If these Time Loss Factors could be avoided by training, the result would be a better and more motivated workforce and, in effect, a doubling of your work force! Here’s how:

  • Add It Up. First, calculate the time lost to interruptions, including the above Time Loss factors.
  • Time Lock for an Interruption-Free Period. Time locking sounds easy (brook no interruptions but emergencies) but it takes planning and practice. It means politely explaining to interrupters why they’re time locking and why it’s in the interrupters’ best interest.
  • Focal Lock against Oneself. Even when people are not being interrupted by others or their devices, they interrupt themselves by daydreaming or diversions. Focal locking means gaining mastery over the mind through a few powerful but simple techniques.
  • Allocate the Time Regained. Once time that used to be stolen by interruptions is reclaimed, how do you use the time wisely, not treating it like surplus? By deliberately separating your obligations into the handful that are the most important (the “critical few”) and then all the rest (the “minor many”).
  • Batch Processing. Batch processing restores time by letting people efficiently dispose of repetitive or homogeneous tasks. Carving out a time for batching them creates momentum, which in turn saves more time and energy than sprinkling them throughout the day or handling them as come up.

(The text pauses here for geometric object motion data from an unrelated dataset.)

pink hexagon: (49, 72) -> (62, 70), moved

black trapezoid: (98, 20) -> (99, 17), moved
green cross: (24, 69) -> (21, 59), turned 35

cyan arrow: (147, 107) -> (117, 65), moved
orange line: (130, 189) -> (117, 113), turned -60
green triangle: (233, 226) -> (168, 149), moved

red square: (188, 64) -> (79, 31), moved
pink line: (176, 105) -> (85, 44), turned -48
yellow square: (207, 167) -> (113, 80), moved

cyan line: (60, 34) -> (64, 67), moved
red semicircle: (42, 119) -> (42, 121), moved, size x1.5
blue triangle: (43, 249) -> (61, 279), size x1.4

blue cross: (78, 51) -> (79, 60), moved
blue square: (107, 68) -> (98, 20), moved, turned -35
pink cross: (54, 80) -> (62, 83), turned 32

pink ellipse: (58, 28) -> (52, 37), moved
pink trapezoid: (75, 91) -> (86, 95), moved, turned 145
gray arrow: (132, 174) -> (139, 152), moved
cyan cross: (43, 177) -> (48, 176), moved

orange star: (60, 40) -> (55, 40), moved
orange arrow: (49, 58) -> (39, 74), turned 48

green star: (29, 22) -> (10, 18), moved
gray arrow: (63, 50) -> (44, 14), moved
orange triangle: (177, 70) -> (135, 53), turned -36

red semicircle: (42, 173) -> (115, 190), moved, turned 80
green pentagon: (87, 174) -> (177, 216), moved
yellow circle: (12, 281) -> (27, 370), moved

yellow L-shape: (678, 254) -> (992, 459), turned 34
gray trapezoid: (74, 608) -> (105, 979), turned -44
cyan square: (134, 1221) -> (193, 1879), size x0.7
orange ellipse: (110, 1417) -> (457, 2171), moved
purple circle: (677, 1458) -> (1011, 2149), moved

“The recession has forced American firms to become more muscular,” The Economist reported as the recession waned. But in the same article, an analyst noted: “Many firms have been starving the organization to see how it can do with a lower cost structure.”

While everyone’s waiting for the next technological innovation to change the world, and maybe waiting a long time, if you could vow to interrupt the Interruption Culture by training your people how to reclaim two or three more hours a day, imagine what that could do for your bottom line. The technology innovators would be hard pressed to match the effect.